Operators Remain Caught in Vortex of Open-Close-Open Cycle
by David Klemt
Another week, another round of changes for restaurant and bar operators in different states.
It has become all too familiar for those in the hospitality industry: Orders governing capacities, party sizes, bar seating, capacities, and operating hours are issued, and within weeks or days, new orders are issued.
The result is a costly high-wire act forcing restaurant, bar and nightclub owners, operators, managers and workers to deal with an inordinate amount of stress. Every cost-incurring change threatens the longevity of each affected business and the livelihoods of those they employ.
That includes reopening. What officials likely view in a positive light isn’t that cut and dry for the business owners. Whether its ignorance or indifference, governors and other officials don’t seem to realize that permitting people to resume operation isn’t as simple as turning on lights and unlocking doors. Even a small bar is a machine with many moving parts.
As anyone who has been involved in mandated close-reopen cycles knows, there are myriad operational elements that must be aligned before throwing open the doors once again. Product must be secured, a workforce must be contacted and assembled, equipment must be checked, required health and safety protocols must be reviewed and shared with staff, the word must go out to potential guests… Those challenges and more must be overcome quickly while the threat of another closure or more restrictions loom not far in the distance.
Just a week ago, we shared the story of a Minnesota operator facing a five-year liquor license suspension for defying the order issued in November of last year that banned indoor dining. On Monday, January 11, Governor Tim Walz announced restaurants and bars will be able to open again—with restrictions, of course. Indoor event and entertainment venues will also be permitted to open.
Gov. Walz’s order allows restaurants and bars to resume indoor service at 50-percent capacity, with overall capacity maxed out at 150 people. Reservations will be required, parties may not exceed six guests and must be socially distanced six feet from other parties, bar seating will be restricted to parties of two, and dine-in service must cease at by 10:00 PM.
Indoor event venues such as bowling alleys are also limited to a maximum capacity of 150 people but are restricted to 25 percent capacity. Foodservice is required to stop by 10:00 PM if the venue serves food. Gov. Walz’s orders are, reportedly, a response to infection rates falling from 13 percent to six percent.
In another (partial) reversal, bars that don’t serve food have been ordered to close in some counties in Texas. The state’s 254 counties have been separated into 22 Trauma Service Areas (TSA). Per an order from Gov. Greg Abbott, if a TSA’s hospital capacity consists of 15 percent or more of Covid-19 patients for seven consecutive days, specific restrictions are triggered. Those restrictions are only lifted when the TSA falls beneath the 15-percent threshold for seven days straight.
TSA Q, which includes Houston, restaurants are now required to restrict capacity from 75 percent to 50 percent. Bars—businesses with gross sales of alcohol of 51 percent or greater—must close. A judge overseeing Coryell County has reportedly defended the three bars in his county, stating that he sees “no reason why our three establishments should be penalized.” Judge Roger Miller doesn’t think the bars have contributed significantly to increased infections in the county and is said to be asking for an exemption so they can remain open.

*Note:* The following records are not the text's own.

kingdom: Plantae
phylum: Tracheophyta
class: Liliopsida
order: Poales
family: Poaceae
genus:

For bar owners unable or unwilling to make the transition to restaurant designation, the restriction is a lethal blow. Facing reduced traffic and rising costs, even a week-long closure can spell disaster. It’s no wonder more than 3,000 Texas bars have maneuvered to offer food and increase food sales in order to be categorized as restaurants—it’s a viable means of survival. At least restaurants in Texas are able to operate 50-percent capacity rather than the 25 percent other states have mandated should they operate in a TSA that triggers Gov. Abbott’s enhanced restrictions.
The ever-shifting rules and regulations operators face across the country make it more important than ever that they receive significant, targeted aid. Yes, vaccines have been approved. Yes, foodservice workers have been recommended for the third stage of vaccine rollout. That’s not enough. A new meeting of Congress was sworn in January 3 and the pressure campaign to demand the passage and signing into law of the RESTAURANTS Act or a similar bill must continue.
This is not meant in any way to diminish the appalling chaos and terroristic violence visited upon our Capitol Building two days ago. That reprehensible act of insurrection was an attack on us all and our elected officials must reckon with that appalling assault.
However, what occurred on January 6, a date that will certainly live on in infamy throughout our great nation’s history, does not absolve Congress from their duty to save our industry and the millions of workers it employs. If anything, it highlights their responsibility to help rather than harm all Americans.